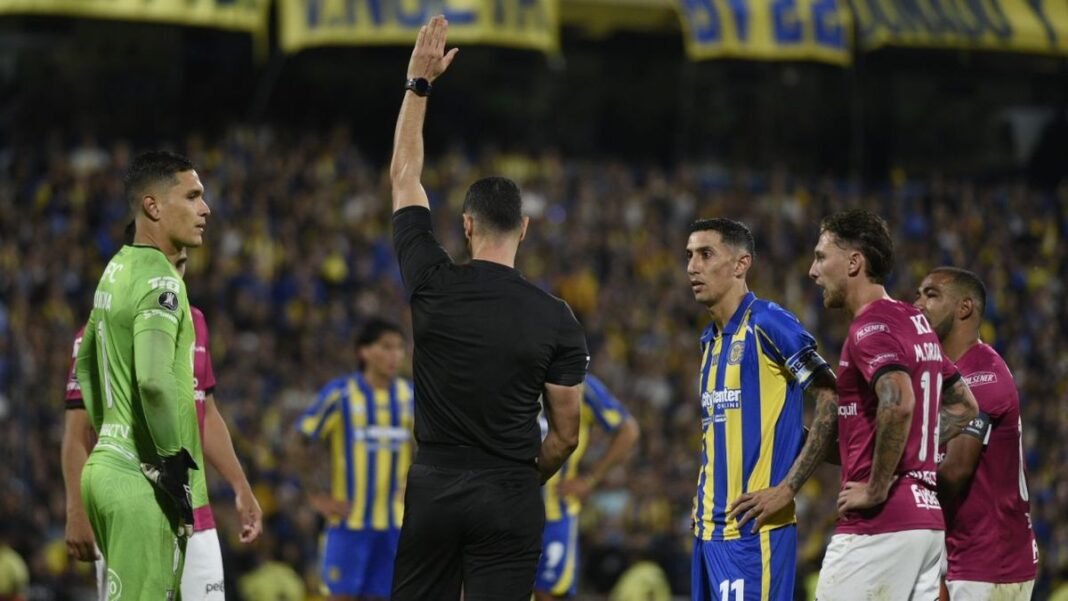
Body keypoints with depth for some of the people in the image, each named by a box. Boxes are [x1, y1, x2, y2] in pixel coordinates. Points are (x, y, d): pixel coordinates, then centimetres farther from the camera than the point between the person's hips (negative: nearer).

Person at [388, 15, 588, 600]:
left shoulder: (433, 286, -3)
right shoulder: (555, 320, -6)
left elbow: (403, 178, 11)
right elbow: (565, 434, 0)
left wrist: (418, 84, 17)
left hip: (433, 486, 2)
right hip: (508, 496, -2)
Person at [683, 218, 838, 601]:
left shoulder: (768, 325, -9)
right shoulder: (710, 339, 17)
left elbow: (832, 402, -13)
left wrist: (787, 488, -16)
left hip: (754, 528, -9)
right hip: (709, 527, 9)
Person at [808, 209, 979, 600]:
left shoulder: (870, 329, -11)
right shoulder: (916, 322, 17)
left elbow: (899, 403, -28)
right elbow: (964, 406, 26)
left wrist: (876, 489, -20)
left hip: (877, 525, -9)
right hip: (929, 519, 9)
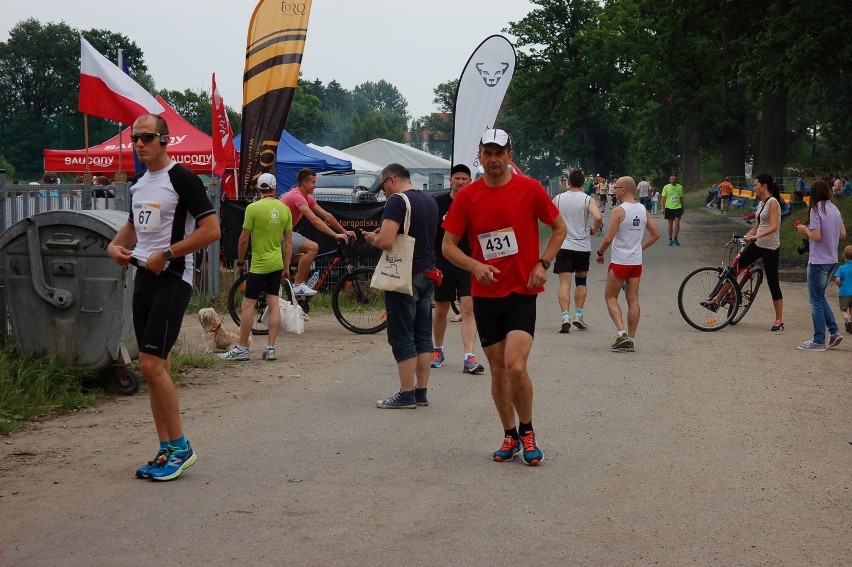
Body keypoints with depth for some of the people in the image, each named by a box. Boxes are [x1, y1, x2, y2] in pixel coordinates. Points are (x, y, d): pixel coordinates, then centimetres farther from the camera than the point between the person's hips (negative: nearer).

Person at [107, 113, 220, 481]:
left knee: (151, 362, -14)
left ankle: (180, 447, -2)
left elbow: (212, 230, -17)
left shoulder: (182, 178, -11)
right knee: (156, 367, 9)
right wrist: (115, 245, 9)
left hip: (172, 278, -9)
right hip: (144, 276, 9)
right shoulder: (138, 185, 15)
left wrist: (166, 253, -18)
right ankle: (167, 451, 16)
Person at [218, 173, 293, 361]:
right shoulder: (285, 209, 3)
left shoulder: (253, 208, -12)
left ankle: (242, 349, 3)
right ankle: (270, 348, 7)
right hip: (277, 265, 5)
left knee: (248, 305, 0)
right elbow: (289, 242, 6)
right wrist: (286, 268, 13)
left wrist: (240, 262, 4)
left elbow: (244, 239, -9)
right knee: (274, 305, 6)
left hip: (258, 264, -5)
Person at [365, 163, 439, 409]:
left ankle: (406, 395, 1)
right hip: (427, 275, 8)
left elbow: (386, 241, -23)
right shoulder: (430, 201, 13)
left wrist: (372, 237, -2)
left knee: (402, 338, -2)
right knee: (423, 335, 10)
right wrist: (383, 234, 21)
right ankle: (421, 392, 15)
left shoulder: (397, 201, -14)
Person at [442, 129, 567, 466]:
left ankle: (527, 432, 7)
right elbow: (448, 245, 2)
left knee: (516, 366, -16)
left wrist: (543, 264, -6)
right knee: (498, 370, 9)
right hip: (485, 295, 3)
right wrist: (475, 266, -16)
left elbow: (559, 228, 8)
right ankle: (510, 437, 24)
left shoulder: (530, 189, -4)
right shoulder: (467, 196, 0)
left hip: (522, 291, -3)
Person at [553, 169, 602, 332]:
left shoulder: (558, 199, 1)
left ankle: (565, 316, -18)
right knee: (581, 281, 19)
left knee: (564, 283, -2)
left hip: (563, 246, 0)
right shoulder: (588, 199, -4)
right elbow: (598, 217, -19)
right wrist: (594, 230, 1)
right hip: (583, 247, 0)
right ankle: (578, 315, 16)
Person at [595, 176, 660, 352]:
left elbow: (608, 238, -17)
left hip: (619, 261, -6)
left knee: (610, 297, 6)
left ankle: (621, 332, -9)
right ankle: (631, 340, 9)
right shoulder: (643, 210, 6)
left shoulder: (620, 210, -14)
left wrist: (600, 253, -1)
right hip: (637, 262, 6)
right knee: (633, 300, 8)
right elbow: (655, 235, 13)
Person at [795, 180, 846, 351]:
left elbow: (816, 236, -20)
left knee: (816, 300, 0)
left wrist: (805, 230, -3)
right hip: (832, 260, 8)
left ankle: (818, 341, 2)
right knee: (820, 297, 20)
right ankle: (834, 331, 12)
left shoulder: (816, 210, -14)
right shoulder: (834, 209, 8)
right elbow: (843, 234, 11)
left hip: (818, 261, -8)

------------------------------------

— ABOUT THIS TASK —
Please extract every line of the rows above word for word, leaving out the pictures.

— OUTPUT FOR THIS TASK —
Body keypoints with depth for some of the people in the image, each named by a box. Boxes are [x1, y1, x2, y2] in pixel coordinates. Points are (x, y, d): pixel coordinates, then centimetres farther from the camera than the point between the person's hips (negative: nearer).

Person at [388, 15, 588, 600]:
left shoulder: (433, 286, -3)
right shoulder: (555, 320, -6)
left elbow: (403, 178, 11)
right elbow: (565, 434, 0)
left wrist: (418, 84, 17)
left hip: (433, 486, 2)
right hip: (508, 496, -2)
Person at [683, 218, 838, 601]:
left shoulder: (768, 325, -9)
right shoulder: (710, 339, 17)
left elbow: (832, 402, -13)
left wrist: (787, 488, -16)
left hip: (754, 528, -9)
right hip: (709, 527, 9)
Person at [808, 209, 979, 600]:
left shoulder: (870, 329, -11)
right shoulder: (916, 322, 17)
left elbow: (899, 403, -28)
right elbow: (964, 406, 26)
left wrist: (876, 489, -20)
left hip: (877, 525, -9)
right hip: (929, 519, 9)
Body keypoints with depth for some of the people in the image, each named by a box. Boxes are [x1, y1, x2, y2] in pixel coordinates. Points are (x, y, d): pixel coordinates, then centimetres farther from the camera than the point between the person's hips (negative: nearer).

Person at [107, 113, 220, 481]:
left knee: (151, 362, -14)
left ankle: (180, 447, -2)
left elbow: (212, 230, -17)
left shoulder: (182, 178, -11)
right knee: (156, 367, 9)
right wrist: (115, 245, 9)
left hip: (172, 278, -9)
right hip: (144, 276, 9)
right shoulder: (138, 185, 15)
left wrist: (166, 253, -18)
right ankle: (167, 451, 16)
Person at [218, 173, 293, 361]:
right shoulder: (285, 209, 3)
left shoulder: (253, 208, -12)
left ankle: (242, 349, 3)
right ankle: (270, 348, 7)
right hip: (277, 265, 5)
left knee: (248, 305, 0)
right elbow: (289, 242, 6)
right wrist: (286, 268, 13)
left wrist: (240, 262, 4)
left elbow: (244, 239, -9)
right knee: (274, 305, 6)
left hip: (258, 264, -5)
Person at [365, 163, 439, 409]:
left ankle: (406, 395, 1)
right hip: (427, 275, 8)
left elbow: (386, 241, -23)
right shoulder: (430, 201, 13)
left wrist: (372, 237, -2)
left knee: (402, 338, -2)
right knee: (423, 335, 10)
right wrist: (383, 234, 21)
right ankle: (421, 392, 15)
left shoulder: (397, 201, -14)
Person at [442, 129, 567, 466]:
left ankle: (527, 432, 7)
right elbow: (448, 245, 2)
left knee: (516, 366, -16)
left wrist: (543, 264, -6)
right knee: (498, 370, 9)
right hip: (485, 295, 3)
right wrist: (475, 266, -16)
left elbow: (559, 228, 8)
right ankle: (510, 437, 24)
left shoulder: (530, 189, -4)
right shoulder: (467, 196, 0)
left hip: (522, 291, -3)
Person at [553, 169, 602, 332]:
left shoulder: (558, 199, 1)
left ankle: (565, 316, -18)
right knee: (581, 281, 19)
left knee: (564, 283, -2)
left hip: (563, 246, 0)
right shoulder: (588, 199, -4)
right elbow: (598, 217, -19)
right wrist: (594, 230, 1)
right hip: (583, 247, 0)
right ankle: (578, 315, 16)
Person at [595, 176, 660, 352]:
left elbow: (608, 238, -17)
left hip: (619, 261, -6)
left knee: (610, 297, 6)
left ankle: (621, 332, -9)
right ankle: (631, 340, 9)
right shoulder: (643, 210, 6)
left shoulder: (620, 210, -14)
left wrist: (600, 253, -1)
right hip: (637, 262, 6)
right knee: (633, 300, 8)
right elbow: (655, 235, 13)
Person at [795, 180, 846, 351]:
left elbow: (816, 236, -20)
left knee: (816, 300, 0)
left wrist: (805, 230, -3)
right hip: (832, 260, 8)
left ankle: (818, 341, 2)
right knee: (820, 297, 20)
right ankle: (834, 331, 12)
left shoulder: (816, 210, -14)
right shoulder: (834, 209, 8)
right elbow: (843, 234, 11)
left hip: (818, 261, -8)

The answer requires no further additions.